(Records excerpted from a collection)
┄┄┄┄┄┄┄┄┄┄┄┄┄┄┄┄┄┄┄┄

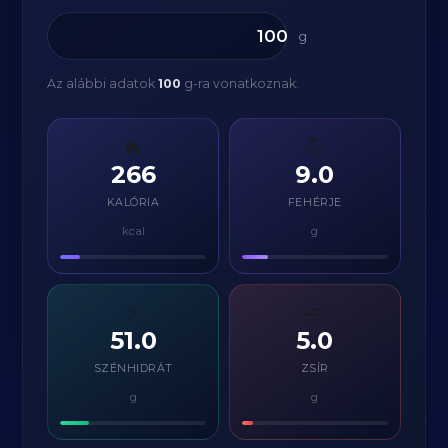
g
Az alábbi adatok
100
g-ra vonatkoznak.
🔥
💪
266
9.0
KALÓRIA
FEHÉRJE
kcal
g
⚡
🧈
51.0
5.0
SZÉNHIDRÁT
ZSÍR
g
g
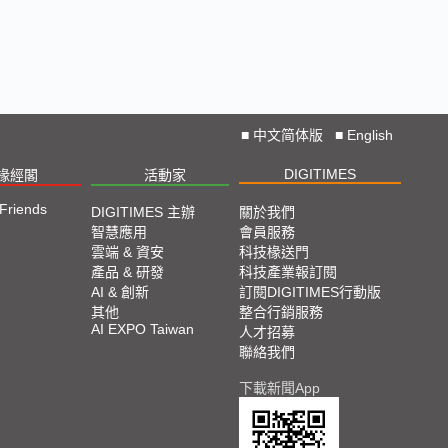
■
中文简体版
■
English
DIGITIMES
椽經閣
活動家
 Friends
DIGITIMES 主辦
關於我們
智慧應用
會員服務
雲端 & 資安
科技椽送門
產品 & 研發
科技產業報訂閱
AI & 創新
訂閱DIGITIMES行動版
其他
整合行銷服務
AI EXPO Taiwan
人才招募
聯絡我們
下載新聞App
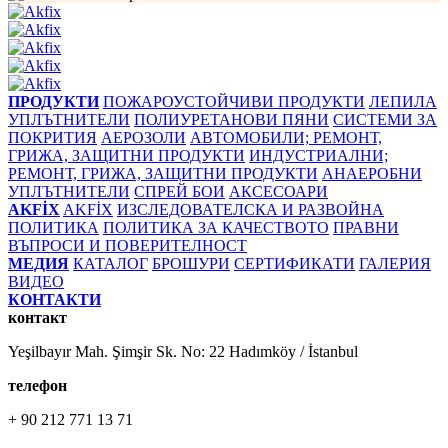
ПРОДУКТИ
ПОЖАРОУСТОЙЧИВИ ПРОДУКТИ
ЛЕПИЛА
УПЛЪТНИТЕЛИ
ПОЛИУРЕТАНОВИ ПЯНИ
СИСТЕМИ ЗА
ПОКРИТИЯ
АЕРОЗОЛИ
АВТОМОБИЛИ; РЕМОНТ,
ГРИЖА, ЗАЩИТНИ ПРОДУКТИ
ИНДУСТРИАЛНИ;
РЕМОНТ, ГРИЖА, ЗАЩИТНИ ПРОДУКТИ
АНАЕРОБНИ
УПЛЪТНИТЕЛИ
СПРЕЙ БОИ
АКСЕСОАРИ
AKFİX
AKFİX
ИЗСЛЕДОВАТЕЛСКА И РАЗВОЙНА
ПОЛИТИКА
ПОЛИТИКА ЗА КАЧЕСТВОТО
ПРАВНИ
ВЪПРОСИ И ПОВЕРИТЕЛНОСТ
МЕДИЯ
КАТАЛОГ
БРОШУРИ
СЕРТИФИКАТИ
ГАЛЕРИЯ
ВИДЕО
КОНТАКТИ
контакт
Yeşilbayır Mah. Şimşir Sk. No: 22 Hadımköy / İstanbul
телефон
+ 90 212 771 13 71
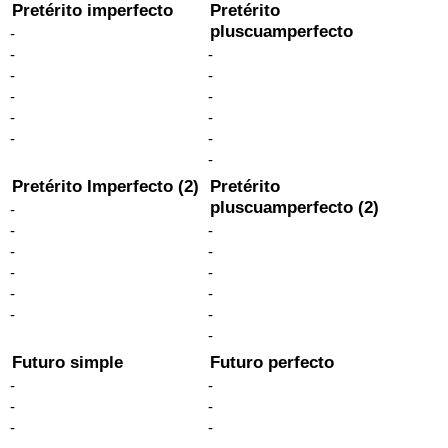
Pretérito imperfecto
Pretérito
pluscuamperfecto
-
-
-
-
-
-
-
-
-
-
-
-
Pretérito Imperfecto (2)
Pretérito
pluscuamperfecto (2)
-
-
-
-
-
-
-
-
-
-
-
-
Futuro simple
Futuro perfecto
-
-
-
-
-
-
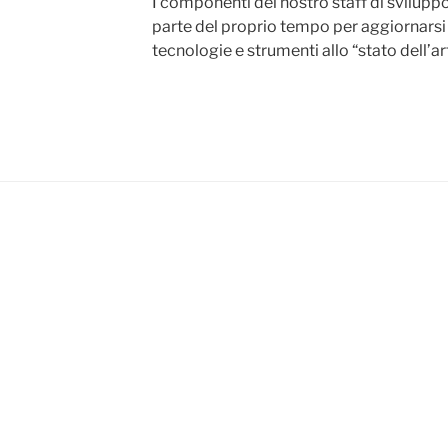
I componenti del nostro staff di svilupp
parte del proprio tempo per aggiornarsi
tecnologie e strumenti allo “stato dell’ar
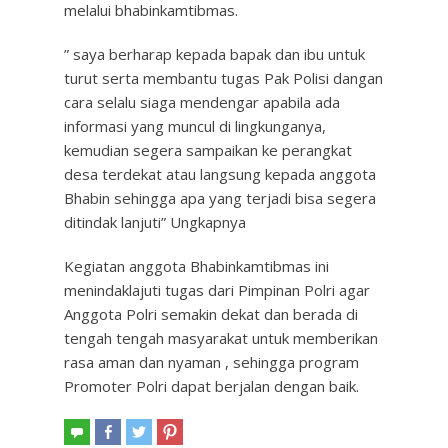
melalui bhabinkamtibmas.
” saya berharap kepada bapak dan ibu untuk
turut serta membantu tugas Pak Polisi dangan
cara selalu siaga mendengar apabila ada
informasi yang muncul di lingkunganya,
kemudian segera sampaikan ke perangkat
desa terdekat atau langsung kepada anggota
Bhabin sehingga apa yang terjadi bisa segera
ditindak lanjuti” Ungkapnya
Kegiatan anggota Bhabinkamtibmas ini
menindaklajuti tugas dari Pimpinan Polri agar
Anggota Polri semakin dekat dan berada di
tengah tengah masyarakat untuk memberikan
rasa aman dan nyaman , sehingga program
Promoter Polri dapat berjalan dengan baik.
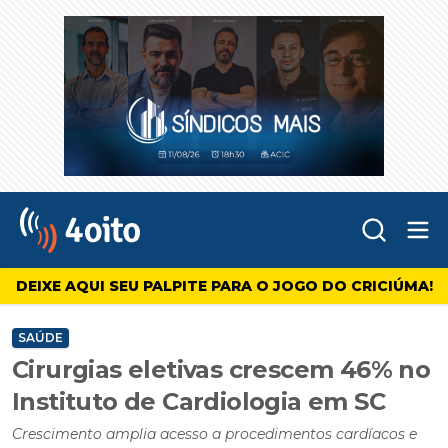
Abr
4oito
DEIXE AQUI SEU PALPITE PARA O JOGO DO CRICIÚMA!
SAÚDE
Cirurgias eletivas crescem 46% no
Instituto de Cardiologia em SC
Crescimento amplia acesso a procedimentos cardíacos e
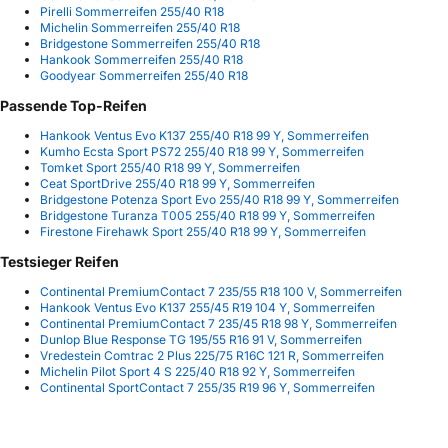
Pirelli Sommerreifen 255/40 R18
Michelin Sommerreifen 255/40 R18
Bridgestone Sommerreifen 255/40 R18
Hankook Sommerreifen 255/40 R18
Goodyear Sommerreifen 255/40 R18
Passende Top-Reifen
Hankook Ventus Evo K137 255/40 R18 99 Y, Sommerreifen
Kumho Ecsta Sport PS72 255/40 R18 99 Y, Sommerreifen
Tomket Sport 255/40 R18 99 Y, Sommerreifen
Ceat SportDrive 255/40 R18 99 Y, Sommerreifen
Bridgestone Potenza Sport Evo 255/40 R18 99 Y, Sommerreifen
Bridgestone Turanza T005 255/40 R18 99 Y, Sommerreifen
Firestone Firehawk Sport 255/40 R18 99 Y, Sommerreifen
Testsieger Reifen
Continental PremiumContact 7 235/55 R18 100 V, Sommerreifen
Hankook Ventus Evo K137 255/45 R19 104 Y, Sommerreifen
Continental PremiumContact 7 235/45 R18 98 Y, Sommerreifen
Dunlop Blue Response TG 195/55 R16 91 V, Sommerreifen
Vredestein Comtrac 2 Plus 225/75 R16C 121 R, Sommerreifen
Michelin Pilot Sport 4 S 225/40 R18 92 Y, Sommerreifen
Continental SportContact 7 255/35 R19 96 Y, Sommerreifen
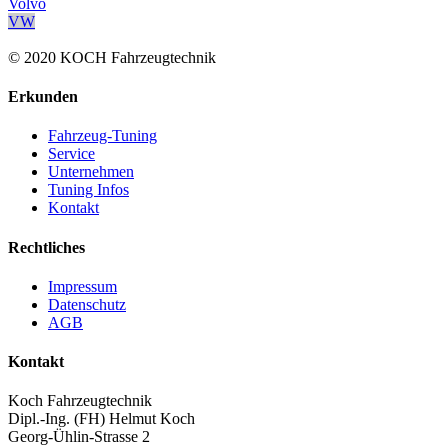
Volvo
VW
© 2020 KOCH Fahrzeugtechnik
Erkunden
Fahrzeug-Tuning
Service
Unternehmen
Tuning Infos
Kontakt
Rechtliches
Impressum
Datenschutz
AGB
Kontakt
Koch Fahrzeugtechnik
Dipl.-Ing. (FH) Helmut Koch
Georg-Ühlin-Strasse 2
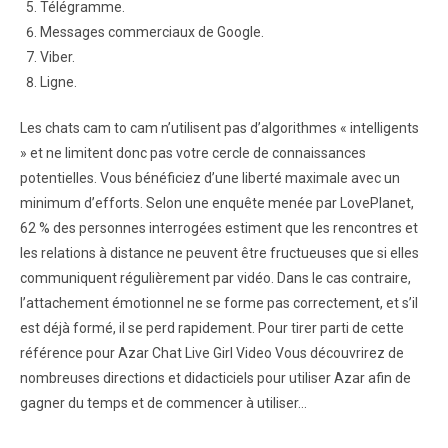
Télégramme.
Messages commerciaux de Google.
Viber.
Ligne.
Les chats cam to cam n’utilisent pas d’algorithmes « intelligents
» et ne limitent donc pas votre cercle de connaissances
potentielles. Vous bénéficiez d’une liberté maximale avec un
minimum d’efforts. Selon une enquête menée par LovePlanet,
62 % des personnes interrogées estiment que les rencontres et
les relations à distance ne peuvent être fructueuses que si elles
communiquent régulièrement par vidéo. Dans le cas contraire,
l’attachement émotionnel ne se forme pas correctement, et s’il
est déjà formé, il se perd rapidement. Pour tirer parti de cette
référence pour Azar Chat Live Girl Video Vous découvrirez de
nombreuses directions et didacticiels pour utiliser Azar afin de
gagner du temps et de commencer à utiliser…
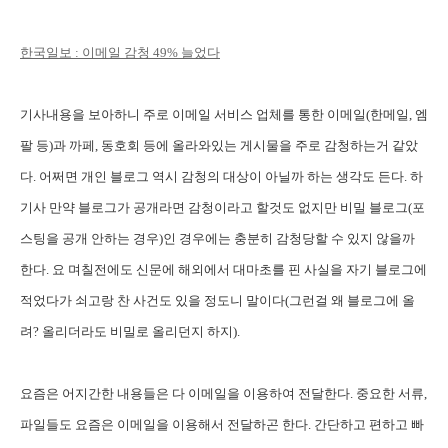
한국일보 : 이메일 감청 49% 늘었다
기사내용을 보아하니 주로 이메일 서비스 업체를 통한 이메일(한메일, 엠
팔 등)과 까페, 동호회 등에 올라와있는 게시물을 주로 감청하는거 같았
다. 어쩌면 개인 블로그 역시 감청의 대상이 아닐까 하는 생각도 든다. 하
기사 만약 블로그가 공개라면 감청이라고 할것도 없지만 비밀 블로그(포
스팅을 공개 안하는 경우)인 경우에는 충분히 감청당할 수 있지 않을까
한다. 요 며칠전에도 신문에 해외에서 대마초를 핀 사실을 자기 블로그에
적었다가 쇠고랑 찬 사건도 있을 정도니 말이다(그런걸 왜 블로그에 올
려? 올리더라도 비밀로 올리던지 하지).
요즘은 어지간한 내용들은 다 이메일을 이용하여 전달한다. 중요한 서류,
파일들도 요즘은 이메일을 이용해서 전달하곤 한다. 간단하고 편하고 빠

┄┄┄┄┄┄┄┄┄┄┄┄┄┄┄┄┄┄┄┄

# [WHAT IS REQUIRED]
Give every line of the data above as a numbered list, skipping any blank lines. Leave the pictures out of your answer.

# [WRITTEN RESPONSE]
1. g
2. Az alábbi adatok
3. 100
4. g-ra vonatkoznak.
5. 🔥
6. 💪
7. 266
8. 9.0
9. KALÓRIA
10. FEHÉRJE
11. kcal
12. g
13. ⚡
14. 🧈
15. 51.0
16. 5.0
17. SZÉNHIDRÁT
18. ZSÍR
19. g
20. g
21. ■
22. 中文简体版
23. ■
24. English
25. DIGITIMES
26. 椽經閣
27. 活動家
28.  Friends
29. DIGITIMES 主辦
30. 關於我們
31. 智慧應用
32. 會員服務
33. 雲端 & 資安
34. 科技椽送門
35. 產品 & 研發
36. 科技產業報訂閱
37. AI & 創新
38. 訂閱DIGITIMES行動版
39. 其他
40. 整合行銷服務
41. AI EXPO Taiwan
42. 人才招募
43. 聯絡我們
44. 下載新聞App
45. ПРОДУКТИ
46. ПОЖАРОУСТОЙЧИВИ ПРОДУКТИ
47. ЛЕПИЛА
48. УПЛЪТНИТЕЛИ
49. ПОЛИУРЕТАНОВИ ПЯНИ
50. СИСТЕМИ ЗА
51. ПОКРИТИЯ
52. АЕРОЗОЛИ
53. АВТОМОБИЛИ; РЕМОНТ,
54. ГРИЖА, ЗАЩИТНИ ПРОДУКТИ
55. ИНДУСТРИАЛНИ;
56. РЕМОНТ, ГРИЖА, ЗАЩИТНИ ПРОДУКТИ
57. АНАЕРОБНИ
58. УПЛЪТНИТЕЛИ
59. СПРЕЙ БОИ
60. АКСЕСОАРИ
61. AKFİX
62. AKFİX
63. ИЗСЛЕДОВАТЕЛСКА И РАЗВОЙНА
64. ПОЛИТИКА
65. ПОЛИТИКА ЗА КАЧЕСТВОТО
66. ПРАВНИ
67. ВЪПРОСИ И ПОВЕРИТЕЛНОСТ
68. МЕДИЯ
69. КАТАЛОГ
70. БРОШУРИ
71. СЕРТИФИКАТИ
72. ГАЛЕРИЯ
73. ВИДЕО
74. КОНТАКТИ
75. контакт
76. Yeşilbayır Mah. Şimşir Sk. No: 22 Hadımköy / İstanbul
77. телефон
78. + 90 212 771 13 71
79. Pretérito imperfecto
80. Pretérito
81. pluscuamperfecto
82. -
83. -
84. -
85. -
86. -
87. -
88. -
89. -
90. -
91. -
92. -
93. -
94. Pretérito Imperfecto (2)
95. Pretérito
96. pluscuamperfecto (2)
97. -
98. -
99. -
100. -
101. -
102. -
103. -
104. -
105. -
106. -
107. -
108. -
109. Futuro simple
110. Futuro perfecto
111. -
112. -
113. -
114. -
115. -
116. -
117. I componenti del nostro staff di svilupp
118. parte del proprio tempo per aggiornarsi
119. tecnologie e strumenti allo “stato dell’ar
120. melalui bhabinkamtibmas.
121. ” saya berharap kepada bapak dan ibu untuk
122. turut serta membantu tugas Pak Polisi dangan
123. cara selalu siaga mendengar apabila ada
124. informasi yang muncul di lingkunganya,
125. kemudian segera sampaikan ke perangkat
126. desa terdekat atau langsung kepada anggota
127. Bhabin sehingga apa yang terjadi bisa segera
128. ditindak lanjuti” Ungkapnya
129. Kegiatan anggota Bhabinkamtibmas ini
130. menindaklajuti tugas dari Pimpinan Polri agar
131. Anggota Polri semakin dekat dan berada di
132. tengah tengah masyarakat untuk memberikan
133. rasa aman dan nyaman , sehingga program
134. Promoter Polri dapat berjalan dengan baik.
135. Abr
136. 4oito
137. DEIXE AQUI SEU PALPITE PARA O JOGO DO CRICIÚMA!
138. SAÚDE
139. Cirurgias eletivas crescem 46% no
140. Instituto de Cardiologia em SC
141. Crescimento amplia acesso a procedimentos cardíacos e
142. Pirelli Sommerreifen 255/40 R18
143. Michelin Sommerreifen 255/40 R18
144. Bridgestone Sommerreifen 255/40 R18
145. Hankook Sommerreifen 255/40 R18
146. Goodyear Sommerreifen 255/40 R18
147. Passende Top-Reifen
148. Hankook Ventus Evo K137 255/40 R18 99 Y, Sommerreifen
149. Kumho Ecsta Sport PS72 255/40 R18 99 Y, Sommerreifen
150. Tomket Sport 255/40 R18 99 Y, Sommerreifen
151. Ceat SportDrive 255/40 R18 99 Y, Sommerreifen
152. Bridgestone Potenza Sport Evo 255/40 R18 99 Y, Sommerreifen
153. Bridgestone Turanza T005 255/40 R18 99 Y, Sommerreifen
154. Firestone Firehawk Sport 255/40 R18 99 Y, Sommerreifen
155. Testsieger Reifen
156. Continental PremiumContact 7 235/55 R18 100 V, Sommerreifen
157. Hankook Ventus Evo K137 255/45 R19 104 Y, Sommerreifen
158. Continental PremiumContact 7 235/45 R18 98 Y, Sommerreifen
159. Dunlop Blue Response TG 195/55 R16 91 V, Sommerreifen
160. Vredestein Comtrac 2 Plus 225/75 R16C 121 R, Sommerreifen
161. Michelin Pilot Sport 4 S 225/40 R18 92 Y, Sommerreifen
162. Continental SportContact 7 255/35 R19 96 Y, Sommerreifen
163. Volvo
164. VW
165. © 2020 KOCH Fahrzeugtechnik
166. Erkunden
167. Fahrzeug-Tuning
168. Service
169. Unternehmen
170. Tuning Infos
171. Kontakt
172. Rechtliches
173. Impressum
174. Datenschutz
175. AGB
176. Kontakt
177. Koch Fahrzeugtechnik
178. Dipl.-Ing. (FH) Helmut Koch
179. Georg-Ühlin-Strasse 2
180. Télégramme.
181. Messages commerciaux de Google.
182. Viber.
183. Ligne.
184. Les chats cam to cam n’utilisent pas d’algorithmes « intelligents
185. » et ne limitent donc pas votre cercle de connaissances
186. potentielles. Vous bénéficiez d’une liberté maximale avec un
187. minimum d’efforts. Selon une enquête menée par LovePlanet,
188. 62 % des personnes interrogées estiment que les rencontres et
189. les relations à distance ne peuvent être fructueuses que si elles
190. communiquent régulièrement par vidéo. Dans le cas contraire,
191. l’attachement émotionnel ne se forme pas correctement, et s’il
192. est déjà formé, il se perd rapidement. Pour tirer parti de cette
193. référence pour Azar Chat Live Girl Video Vous découvrirez de
194. nombreuses directions et didacticiels pour utiliser Azar afin de
195. gagner du temps et de commencer à utiliser…
196. 한국일보 : 이메일 감청 49% 늘었다
197. 기사내용을 보아하니 주로 이메일 서비스 업체를 통한 이메일(한메일, 엠
198. 팔 등)과 까페, 동호회 등에 올라와있는 게시물을 주로 감청하는거 같았
199. 다. 어쩌면 개인 블로그 역시 감청의 대상이 아닐까 하는 생각도 든다. 하
200. 기사 만약 블로그가 공개라면 감청이라고 할것도 없지만 비밀 블로그(포
201. 스팅을 공개 안하는 경우)인 경우에는 충분히 감청당할 수 있지 않을까
202. 한다. 요 며칠전에도 신문에 해외에서 대마초를 핀 사실을 자기 블로그에
203. 적었다가 쇠고랑 찬 사건도 있을 정도니 말이다(그런걸 왜 블로그에 올
204. 려? 올리더라도 비밀로 올리던지 하지).
205. 요즘은 어지간한 내용들은 다 이메일을 이용하여 전달한다. 중요한 서류,
206. 파일들도 요즘은 이메일을 이용해서 전달하곤 한다. 간단하고 편하고 빠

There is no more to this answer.